- **Extract to read**:
PySonar: an Advanced Static Analyzer for Python - handsomegui
http://yinwang0.wordpress.com/2010/09/12/pysonar/

======
sqs
Yin Wang is awesome and his work on programming languages and type inference
is super impressive. We've been using his PySonar (v1) to build a global index
of Python code and it works far better than we or anyone would have expected,
for a dynamic language.

Here are some examples of what PySonar can do:

* Python stdlib, sorted by most-used functions: [https://sourcegraph.com/hg.python.org/cpython](https://sourcegraph.com/hg.python.org/cpython)

* Finding everywhere a function is used: [https://sourcegraph.com/hg.python.org/cpython/symbols/python...](https://sourcegraph.com/hg.python.org/cpython/symbols/python/Lib/logging/getLogger)

* All usages of the Django URL render_to_response function: [https://sourcegraph.com/github.com/django/django/symbols/pyt...](https://sourcegraph.com/github.com/django/django/symbols/python/django/shortcuts/render_to_response)

* All usages of the Flask @app.route decorator: [https://sourcegraph.com/github.com/mitsuhiko/flask/symbols/p...](https://sourcegraph.com/github.com/mitsuhiko/flask/symbols/python/flask/app/Flask/route)

This is all done using PySonar v1-based static analysis on Python code.
PySonar v2 is even better.

------
horia_
Very cool!

From a pragmatic perspective, I'd like to see an extension of this that
enables me to ask PySonar to insert some validation magics in my functions and
object methods to enforce the caller to use the appropriate types.

------
handsomegui
Which is now open-sourced at:
[https://github.com/yinwang0/pysonar2](https://github.com/yinwang0/pysonar2)

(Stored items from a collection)
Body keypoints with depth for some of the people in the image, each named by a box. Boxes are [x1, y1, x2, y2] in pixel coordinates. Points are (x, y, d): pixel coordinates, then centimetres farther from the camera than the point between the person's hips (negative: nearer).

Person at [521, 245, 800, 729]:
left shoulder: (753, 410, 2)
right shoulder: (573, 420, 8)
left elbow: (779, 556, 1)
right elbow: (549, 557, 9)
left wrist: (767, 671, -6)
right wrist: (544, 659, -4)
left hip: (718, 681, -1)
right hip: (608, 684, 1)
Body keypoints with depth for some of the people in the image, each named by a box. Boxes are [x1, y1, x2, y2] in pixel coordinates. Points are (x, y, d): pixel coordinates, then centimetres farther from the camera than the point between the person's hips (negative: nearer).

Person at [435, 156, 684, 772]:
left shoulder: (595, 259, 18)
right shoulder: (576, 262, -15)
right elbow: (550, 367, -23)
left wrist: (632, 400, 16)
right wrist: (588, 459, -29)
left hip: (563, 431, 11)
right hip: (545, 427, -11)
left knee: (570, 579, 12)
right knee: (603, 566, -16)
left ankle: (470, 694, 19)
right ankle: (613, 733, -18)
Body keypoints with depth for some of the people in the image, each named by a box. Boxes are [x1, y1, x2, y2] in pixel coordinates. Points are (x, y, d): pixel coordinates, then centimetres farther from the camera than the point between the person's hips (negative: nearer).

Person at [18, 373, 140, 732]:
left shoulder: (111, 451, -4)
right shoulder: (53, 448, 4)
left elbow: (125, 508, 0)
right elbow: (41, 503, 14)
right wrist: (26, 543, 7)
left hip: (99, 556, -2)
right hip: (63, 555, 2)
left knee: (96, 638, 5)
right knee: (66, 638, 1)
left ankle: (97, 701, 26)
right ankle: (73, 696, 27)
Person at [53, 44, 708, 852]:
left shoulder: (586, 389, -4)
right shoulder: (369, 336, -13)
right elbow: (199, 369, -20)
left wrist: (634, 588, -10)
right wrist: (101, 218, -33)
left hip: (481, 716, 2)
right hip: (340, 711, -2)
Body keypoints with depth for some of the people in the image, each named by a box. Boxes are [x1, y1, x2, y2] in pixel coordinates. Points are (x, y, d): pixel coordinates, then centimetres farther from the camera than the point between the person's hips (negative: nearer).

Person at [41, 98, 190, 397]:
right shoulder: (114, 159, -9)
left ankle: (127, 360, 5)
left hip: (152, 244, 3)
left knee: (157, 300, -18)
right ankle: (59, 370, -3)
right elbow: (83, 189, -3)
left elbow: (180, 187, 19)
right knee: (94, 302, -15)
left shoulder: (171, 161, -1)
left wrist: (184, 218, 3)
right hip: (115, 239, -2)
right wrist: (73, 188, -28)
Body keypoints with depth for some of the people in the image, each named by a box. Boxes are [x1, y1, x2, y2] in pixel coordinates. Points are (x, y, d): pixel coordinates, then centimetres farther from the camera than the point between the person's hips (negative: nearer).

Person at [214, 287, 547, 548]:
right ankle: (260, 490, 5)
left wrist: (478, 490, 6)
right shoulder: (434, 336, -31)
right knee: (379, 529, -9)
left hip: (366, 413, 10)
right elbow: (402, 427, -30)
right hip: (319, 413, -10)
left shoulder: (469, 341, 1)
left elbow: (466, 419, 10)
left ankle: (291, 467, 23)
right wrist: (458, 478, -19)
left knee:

- **Task brief**:
In the PySonar forum thread, translate this sentence into Spanish: "This is all done using PySonar v1-based static analysis on Python code." The records are separate material, apart from the PySonar forum thread.

- **Reply to the exercise**:
Todo esto se hace mediante análisis estático basado en PySonar v1 sobre código Python.